In Distraction, Sterling takes media manipulation to what at first seems a ridiculous level, with political activists manipulated by spambot messages to assassinate political figures. But Sterling's plot device isn't so ridiculous. 

Internet radicalization has become part of our reality. Americans regularly check out of the democratic experiment to try out bizarre ideological systems. I mean, people head out to the desert to join ISIS, of all things. Some poor sap finds a YouTube account loaded to the hilt with ISIS recruiting videos. They watch the beheadings. They listen to shamanic bullshit. They start to feel deep solidarity with the desert-dwelling militant terrorists, finding purity in a political movement qua religious extremism. They see America for what it is--an economic scheme developed by the powerful to retain wealth and influence. Yes, they figure all this shit out and all thanks to the Internet!

For what's it's worth, what our hypothetical radicalized agent discovers is right about America, at least. America is a big, greedy empire of sludge. But, we've got some nice places. The California redwoods are still real enough. And who doesn't want to take in the Big Apple? Plus, despite some misguided conservative talk, we had our civil war over a century ago, and we're not going to have another. Thanks goodness too, because a civil war fought with assault rifles isn't good for anyone.
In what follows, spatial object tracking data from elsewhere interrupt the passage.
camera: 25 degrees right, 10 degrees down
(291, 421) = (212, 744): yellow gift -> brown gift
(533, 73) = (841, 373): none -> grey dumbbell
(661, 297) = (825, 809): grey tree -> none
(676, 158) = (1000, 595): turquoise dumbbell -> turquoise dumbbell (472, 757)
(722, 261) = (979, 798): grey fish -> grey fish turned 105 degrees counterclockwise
So, the next step in our hypothetical here is that ISIS's shiny ex-American citizen tunes in, turns on, and suddenly can't be reached on his cell phone. That's a problem, and it's real.

Bruce Sterling

Disinformation Campaigns

ISIS spreads disinformation the same way that Sterling depicts the United States spreading disinformation in Distraction, waging a war as a publicity stunt against the Dutch, because the Dutch are "provocative . . . radical" (Distraction 63). Sterling understands that the politics game is often played to create certain perceptions, to maintain control over optics, to stay ahead of the narrative. New technology will never change the game. It just changes where the game is played.

Hack the Hackers!

In the '90s, it didn't take long to figure out that the internet wasn't some paradisaical zone free of society's bottom feeders, predators, grifters, perverts, zealots, and the like. In The Hacker Crackdown, Bruce Sterling discusses the FBI's frenzied response to the threat of hackers at the beginning of the '90s, an often misguided focus, like raiding the offices of Steve Jackson Games because of their GURPS Cyberpunk roleplaying game that was somehow mistaken as a legitimate threat to the communications and power infrastructures of the United States. At the early stages of hacking, the FBI was mostly worried about the wrong kind of hackers, hobbyists and kids copying data as digital trophies.

Wait, we can Make Money Through the Internet?
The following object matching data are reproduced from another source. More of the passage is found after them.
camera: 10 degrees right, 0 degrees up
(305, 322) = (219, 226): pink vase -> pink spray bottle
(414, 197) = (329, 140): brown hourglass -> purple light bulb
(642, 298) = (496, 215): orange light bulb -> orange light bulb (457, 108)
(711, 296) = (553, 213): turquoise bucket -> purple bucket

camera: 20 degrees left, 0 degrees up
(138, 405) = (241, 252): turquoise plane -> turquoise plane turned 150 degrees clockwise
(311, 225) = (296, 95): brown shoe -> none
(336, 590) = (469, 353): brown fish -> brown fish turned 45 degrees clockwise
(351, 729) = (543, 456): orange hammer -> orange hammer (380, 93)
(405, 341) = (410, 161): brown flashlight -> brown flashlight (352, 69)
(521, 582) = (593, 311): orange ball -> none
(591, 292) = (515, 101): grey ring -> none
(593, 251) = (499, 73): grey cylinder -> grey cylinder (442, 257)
Even though the effete hackers of the '90s were happy to break past the security systems of telephone companies and print out their Kevin Mitnick was here messages deep in company territory, other entities viewed the internet as a serious place to further their agendas. Corporations picked up on the internet as a medium for impressing their brands on fast. Even if most corporations were long myopic to possibilities for eCommerce, they got there eventually and turned the internet as information and entertainment space into a more complex grid with stores layered throughout. The internet became a digital mall. Governmental sectors were slower moving and are still not properly harnessing the power of our instantaneous global communications and information network. One wonders, for example, why voting doesn't take place on the internet.

It doesn't, because it doesn't have to. Our plutocratic government employs all of the Oscar Valparaisos it needs to strategize and employ systems of distraction to keep the sheep looking anywhere but up to those responsible for continuing to defraud the population in return for corporate payouts.